When I first moved to Los Angeles, I marveled at the oddities of nature. Those gigantic swan-type plants that bore bananas, the endless varieties of succulents and glamorous palm trees. One thing I thought we were short on, was insect life. And I was fine with that! L.A. is too dry for mosquito infestations, and as an East Coaster, I was thankful for it.
|popping out to greet me after a long day|
Then I realized something - the nicer the neighborhood, the more nature takes over. I was so used to living in the concrete flatlands of Hollywood, that wildlife was an afterthought. I didn't even see bees. Then we moved to Studio City, at the foot of Laurel Canyon. Holy coyotes in the driveway on summer nights. Black widows under patio rocks. Moths smothering our porch lights and a wasp nest in the lemon tree.

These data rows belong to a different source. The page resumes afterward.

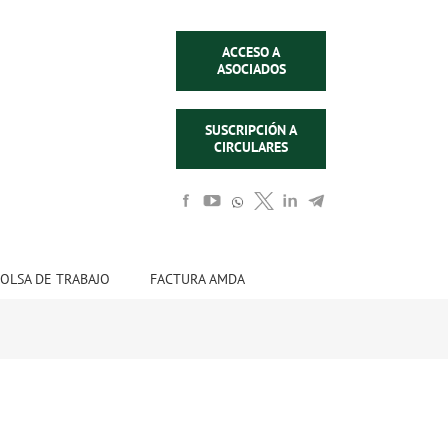
ACCESO A
ASOCIADOS
SUSCRIPCIÓN A
CIRCULARES
OLSA DE TRABAJO
FACTURA AMDA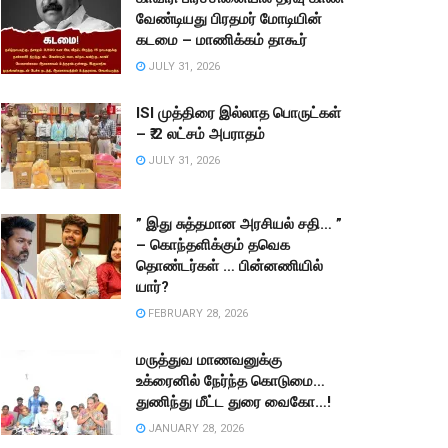
வேண்டியது பிரதமர் மோடியின்
கடமை – மாணிக்கம் தாகூர்
JULY 31, 2026
ISI முத்திரை இல்லாத பொருட்கள்
– ₹.2 லட்சம் அபராதம்
JULY 31, 2026
” இது சுத்தமான அரசியல் சதி… ”
– கொந்தளிக்கும் தவெக
தொண்டர்கள் … பின்னணியில்
யார்?
FEBRUARY 28, 2026
மருத்துவ மாணவனுக்கு
உக்ரைனில் நேர்ந்த கொடுமை…
துணிந்து மீட்ட துரை வைகோ…!
JANUARY 28, 2026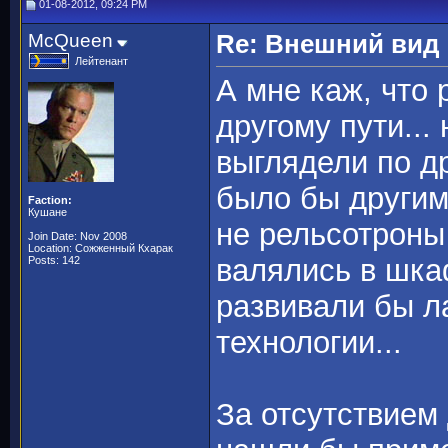
01-08-2012, 09:24 PM
McQueen
Re: Внешний вид
Лейтенант
А мне каж, что
другому пути...
выглядели по д
было бы другим
Faction:
Кушане
не рельсотроны
Join Date: Nov 2008
Location: Сожженный Кхарак
валялись в шка
Posts: 142
развивали бы л
технологии...
За отсутствием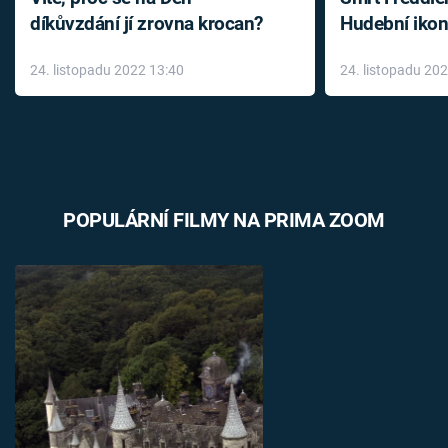
díkůvzdání jí zrovna krocan?
Hudební ikon
až do konce 
24. listopadu 2022 13:40
24. listopadu 20
léky
POPULÁRNÍ FILMY NA PRIMA ZOOM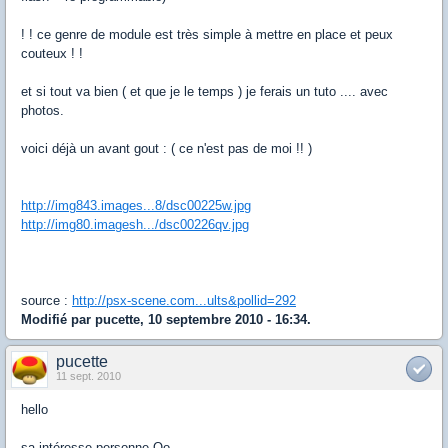
! ! ce genre de module est très simple à mettre en place et peux
couteux ! !
et si tout va bien ( et que je le temps ) je ferais un tuto .... avec
photos.
voici déjà un avant gout : ( ce n'est pas de moi !! )
http://img843.images...8/dsc00225w.jpg
http://img80.imagesh.../dsc00226qv.jpg
source :
http://psx-scene.com...ults&pollid=292
Modifié par pucette, 10 septembre 2010 - 16:34.
pucette
11 sept. 2010
hello
sa intéresse personne Oo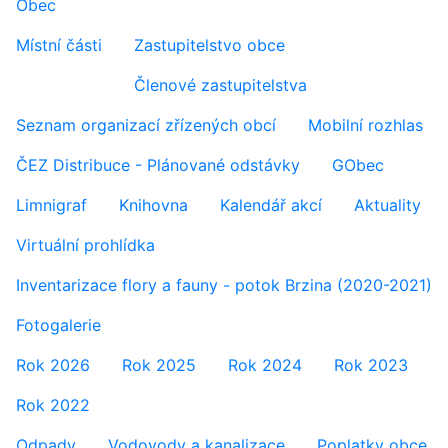
Obec
Místní části
Zastupitelstvo obce
Členové zastupitelstva
Seznam organizací zřízených obcí
Mobilní rozhlas
ČEZ Distribuce - Plánované odstávky
GObec
Limnigraf
Knihovna
Kalendář akcí
Aktuality
Virtuální prohlídka
Inventarizace flory a fauny - potok Brzina (2020-2021)
Fotogalerie
Rok 2026
Rok 2025
Rok 2024
Rok 2023
Rok 2022
Odpady
Vodovody a kanalizace
Poplatky obce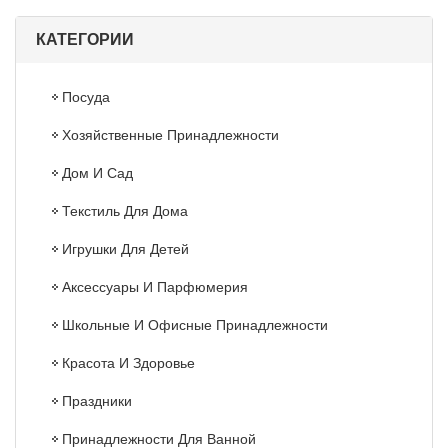
КАТЕГОРИИ
Посуда
Хозяйственные Принадлежности
Дом И Сад
Текстиль Для Дома
Игрушки Для Детей
Аксессуары И Парфюмерия
Школьные И Офисные Принадлежности
Красота И Здоровье
Праздники
Принадлежности Для Ванной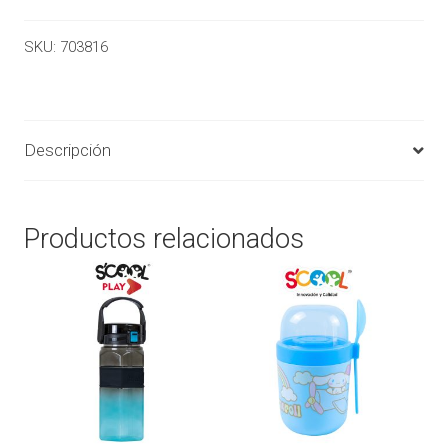
SKU:
703816
Descripción
Productos relacionados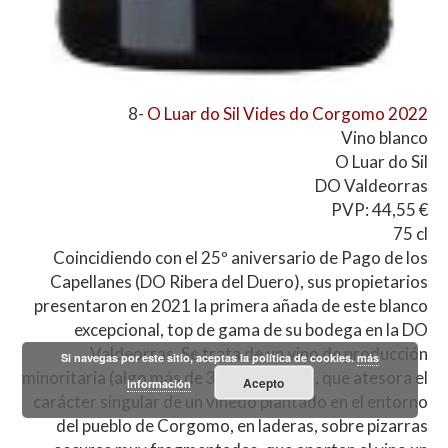
8-
O Luar do Sil Vides do Corgomo 2022
Vino blanco
O Luar do Sil
DO Valdeorras
PVP: 44,55 €
75 cl
Coincidiendo con el 25º aniversario de Pago de los
Capellanes (DO Ribera del Duero), sus propietarios
presentaron en 2021 la primera añada de este blanco
excepcional, top de gama de su bodega en la DO
Valdeorras. Se trata de un vino de producción
Si navegas por este sitio, aceptas la política de cookies.
más
minoritaria (algo más de 3000 botellas), que atesora el
Acepto
información
carácter singular de un viñedo plantado en el entorno
del pueblo de Corgomo, en laderas, sobre pizarras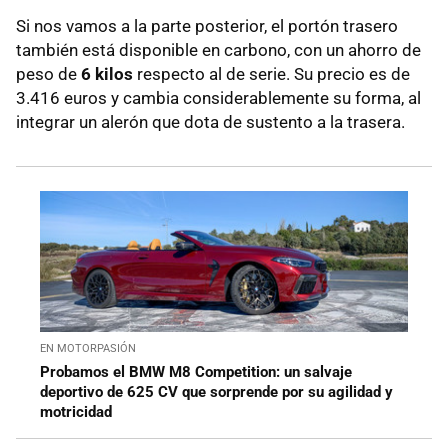
Si nos vamos a la parte posterior, el portón trasero
también está disponible en carbono, con un ahorro de
peso de
6 kilos
respecto al de serie. Su precio es de
3.416 euros y cambia considerablemente su forma, al
integrar un alerón que dota de sustento a la trasera.
EN MOTORPASIÓN
Probamos el BMW M8 Competition: un salvaje
deportivo de 625 CV que sorprende por su agilidad y
motricidad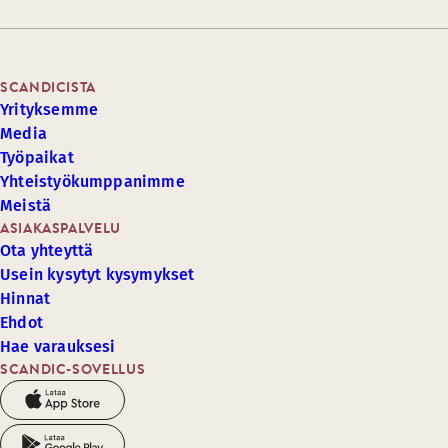
SCANDICISTA
Yrityksemme
Media
Työpaikat
Yhteistyökumppanimme
Meistä
ASIAKASPALVELU
Ota yhteyttä
Usein kysytyt kysymykset
Hinnat
Ehdot
Hae varauksesi
SCANDIC-SOVELLUS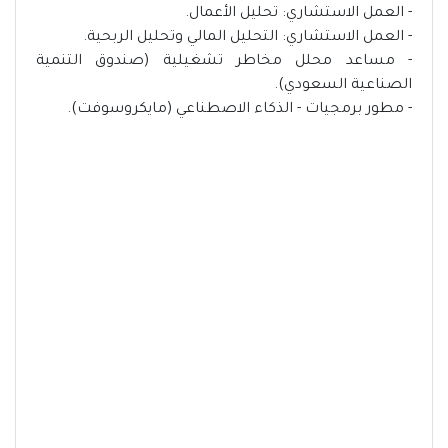
- العمل الاستشاري: تحليل الأعمال.
- العمل الاستشاري: التحليل المالي وتحليل الربحية.
- مساعد محلل مخاطر تشغيلية (صندوق التنمية
الصناعية السعودي).
- مطور برمجيات - الذكاء الاصطناعي (مايكروسوفت).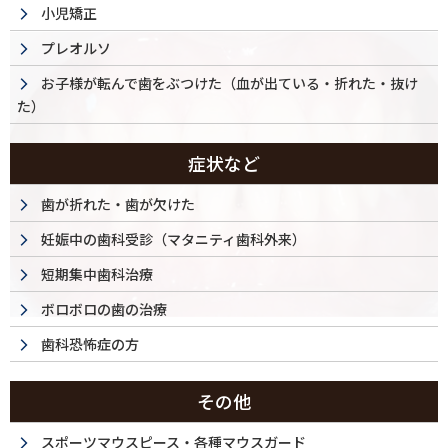
小児矯正
プレオルソ
お子様が転んで歯をぶつけた（血が出ている・折れた・抜け
た）
症状など
歯が折れた・歯が欠けた
妊娠中の歯科受診（マタニティ歯科外来）
短期集中歯科治療
ボロボロの歯の治療
歯科恐怖症の方
その他
スポーツマウスピース・各種マウスガード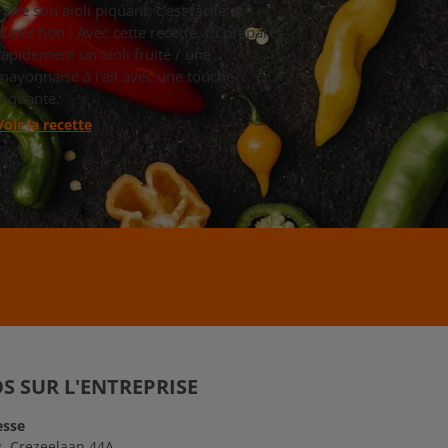
Faire son aïoli piquant, c'est facile et
super bon ! Avec cette recette, tu prépares
rapidement un aïoli fruité / une
mayonnaise à l'ail avec une touche
piquante.
Voir la recette
S SUR L'ENTREPRISE
esse
. Crezeelaan 44A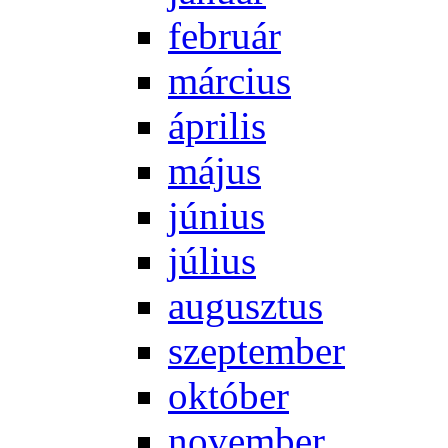
feb­ru­ár
már­ci­us
áp­ri­lis
má­jus
jú­ni­us
jú­li­us
au­gusz­tus
szep­tem­ber
ok­tó­ber
no­vem­ber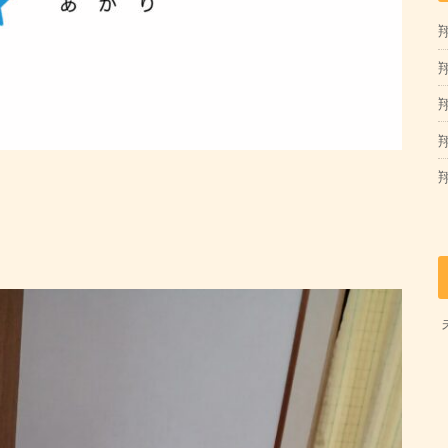
翔
翔
。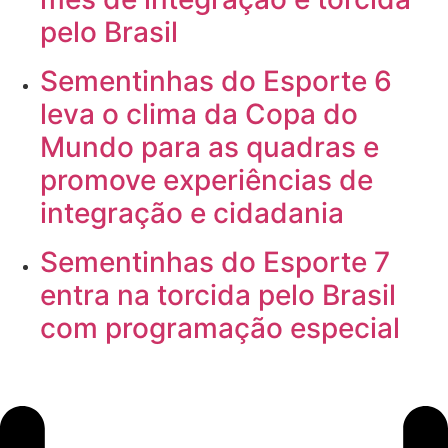
pelo Brasil
Sementinhas do Esporte 6
leva o clima da Copa do
Mundo para as quadras e
promove experiências de
integração e cidadania
Sementinhas do Esporte 7
entra na torcida pelo Brasil
com programação especial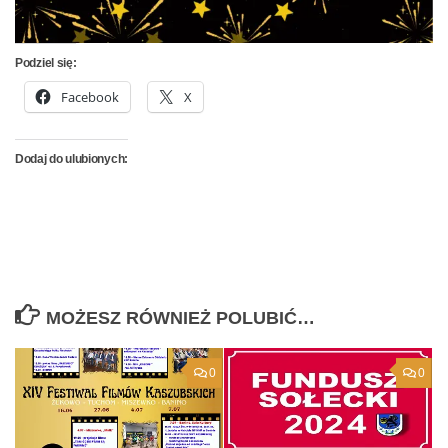
Podziel się:
Facebook
X
Dodaj do ulubionych:
MOŻESZ RÓWNIEŻ POLUBIĆ…
0
0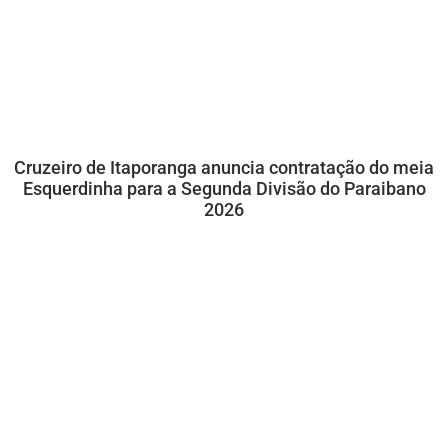
Cruzeiro de Itaporanga anuncia contratação do meia
Esquerdinha para a Segunda Divisão do Paraibano
2026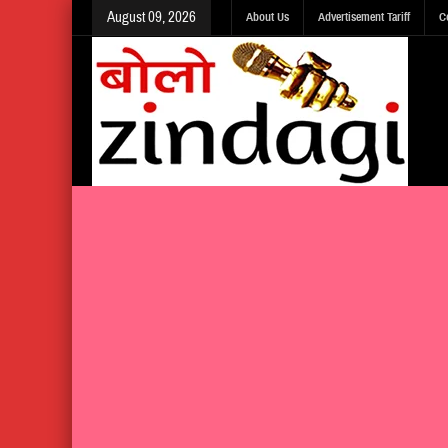
August 09, 2026
About Us
Advertisement Tariff
C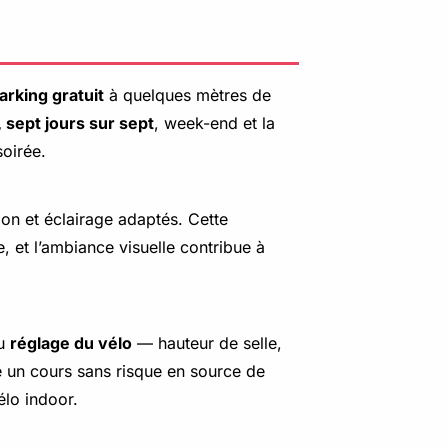
arking gratuit
à quelques mètres de
 sept jours sur sept
, week-end et la
soirée.
ion et éclairage adaptés. Cette
e, et l’ambiance visuelle contribue à
au
réglage du vélo
— hauteur de selle,
me un cours sans risque en source de
lo indoor.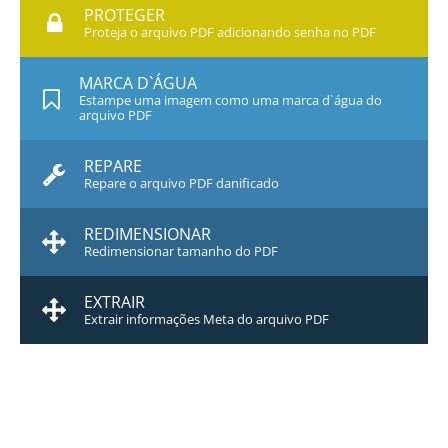
PROTEGER
Proteja o arquivo PDF adicionando senha no PDF
MARCA D`ÁGUA
Estampe uma imagem como uma marca d`água do
arquivo PDF
REPARE
Repare o arquivo PDF danificado
REDIMENSIONAR
Redimensionar tamanho do PDF
EXTRAIR
Extrair informações Meta do arquivo PDF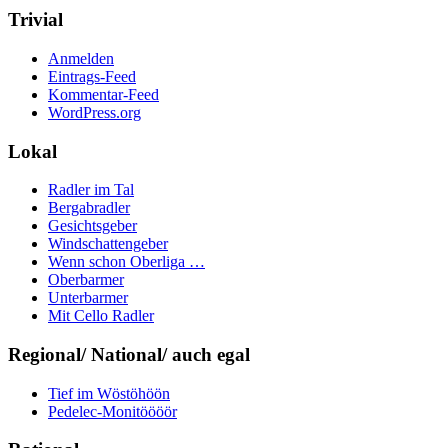
Trivial
Anmelden
Eintrags-Feed
Kommentar-Feed
WordPress.org
Lokal
Radler im Tal
Bergabradler
Gesichtsgeber
Windschattengeber
Wenn schon Oberliga …
Oberbarmer
Unterbarmer
Mit Cello Radler
Regional/ National/ auch egal
Tief im Wöstöhöön
Pedelec-Monitöööör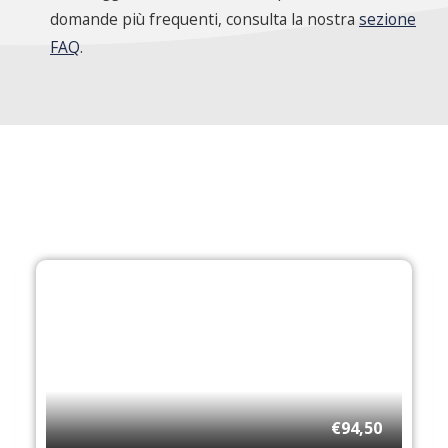
domande più frequenti, consulta la nostra
sezione
FAQ
.
€94,50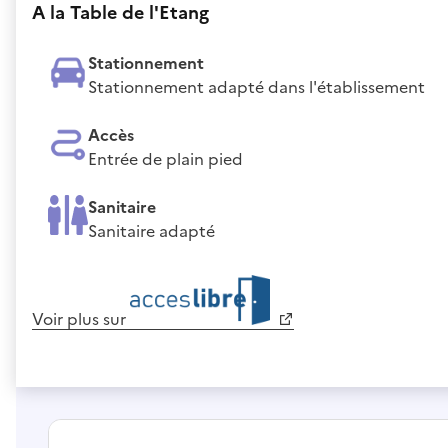
A la Table de l'Etang
Stationnement
Stationnement adapté dans l'établissement
Accès
Entrée de plain pied
Sanitaire
Sanitaire adapté
Voir plus sur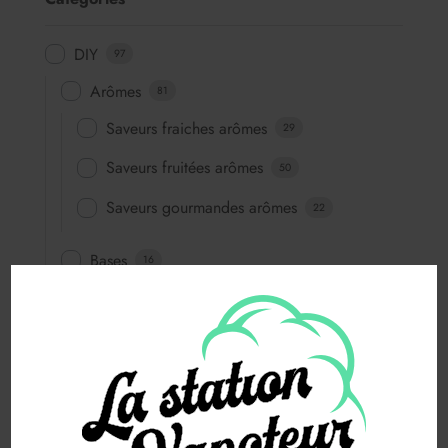
DIY
97
Arômes
81
Saveurs fraiches arômes
29
Saveurs fruitées arômes
50
Saveurs gourmandes arômes
22
Bases
16
Booster
1
E-Liquide
542
50 ML
542
E-liquide 50ML
530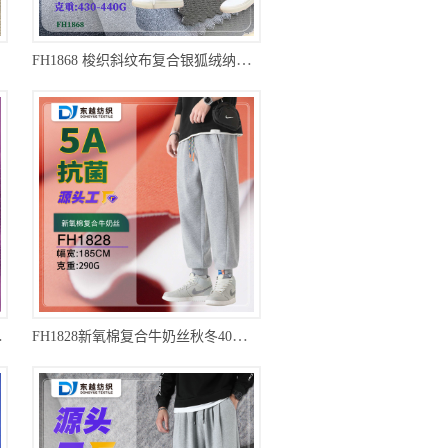
FH1868 梭织斜纹布复合银狐绒纳米盾冬季保暖冲锋衣加绒裤子面料
卫衣外套摇粒绒面料
FH1828新氧棉复合牛奶丝秋冬40支精梳棉运动裤卫裤面料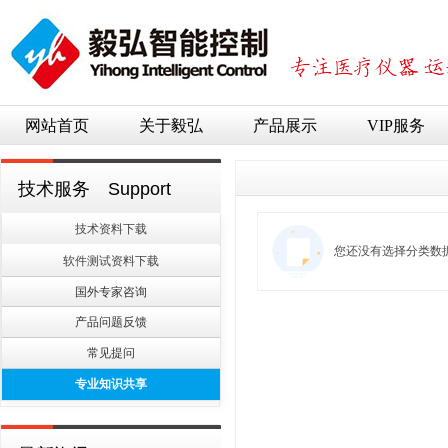
网站首页
关于毅弘
产品展示
VIP服务
技术服务 Support
技术资料下载
技术服务
您还没有选择分类数
软件测试资料下载
软件测试资料下载
国外专家咨询
产品问题反馈
常见提问
专业知识共享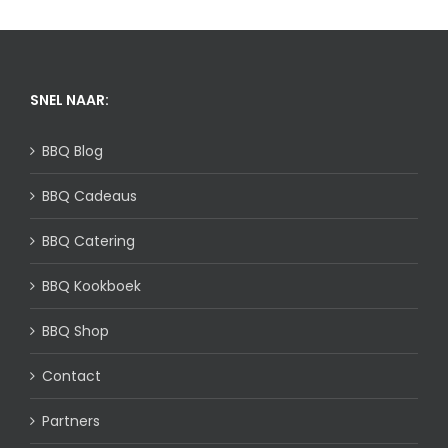
Reviews
ONZE NIEUWSTE RECEPTEN:
Buikspek lolly’s
Ingelegde rode uien recept: zo maak je ze zelf voor
de BBQ!
Korean BBQ Beef van Bavette
Gyros aan het spit
BBQ Recept: Iberico Ribfingers
BBQ SHOP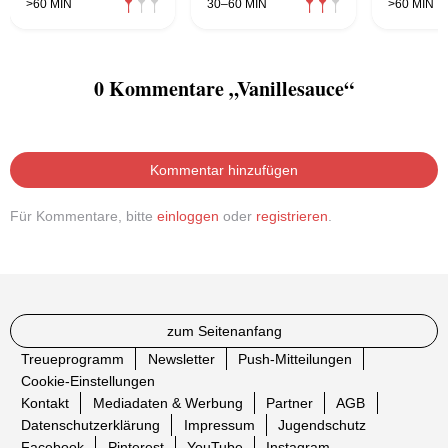
>60 MIN
30–60 MIN
>60 MIN
0 Kommentare „Vanillesauce“
Kommentar hinzufügen
Für Kommentare, bitte
einloggen
oder
registrieren
.
zum Seitenanfang
Treueprogramm
Newsletter
Push-Mitteilungen
Cookie-Einstellungen
Kontakt
Mediadaten & Werbung
Partner
AGB
Datenschutzerklärung
Impressum
Jugendschutz
Facebook
Pinterest
YouTube
Instagram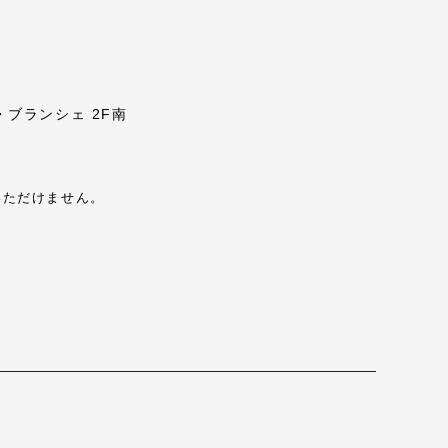
・ブランシェ 2F南
いただけません。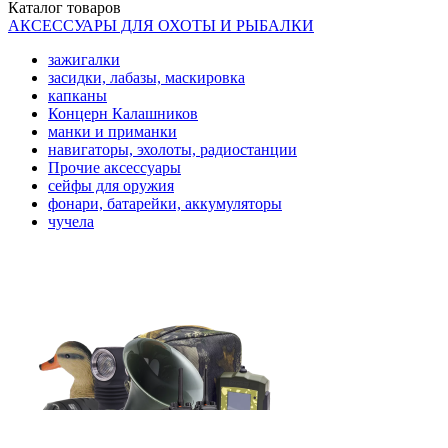
Каталог
товаров
АКСЕССУАРЫ ДЛЯ ОХОТЫ И РЫБАЛКИ
зажигалки
засидки, лабазы, маскировка
капканы
Концерн Калашников
манки и приманки
навигаторы, эхолоты, радиостанции
Прочие аксессуары
сейфы для оружия
фонари, батарейки, аккумуляторы
чучела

|making his way to his nightly perch; my shoulder|
All of this was fairly unnerving, until we met Giuseppe. He's the albino praying mantis that used to hang out on our front porch. Grayish and papery, my husband and I thought it was the shell of a praying mantis. I said, "I didn't know they shed their skin like snakes." As we inched closer to the specimen, it suddenly turned his head towards us. We jumped.
|He even started popping out during the day|
But a new friendship was born, and Giuseppe would pop out from behind the porch light when I came home. He liked to jump on my hand and crawl up my arm. He'd rest on my shoulder as I walked around the yard. To him, it must have felt like flying. He preferred the top of my head when we walked, but he was so big, that when he moved it felt like someone was brushing my hair. It gave me the creepy crawlies. He'd come into the house and stare at the glow in the fireplace. So mesmerized he was, that he didn't move his shiny triangle face from it for a second.
Then one day he was gone. We looked around the porch light but only saw the corpses of the moths he sucked dry. No trace of his easy-to-spot body anywhere. His color made him an easy target, and Lord knows he was too trusting. It's been months, we was always keep an eye out, just in case. He's a reminder that nature is a joy, and not a nuisance. Readers, since there's a chance you think I'm a bit loopy because of this, rest assured that I have no intention of trying this with coyotes.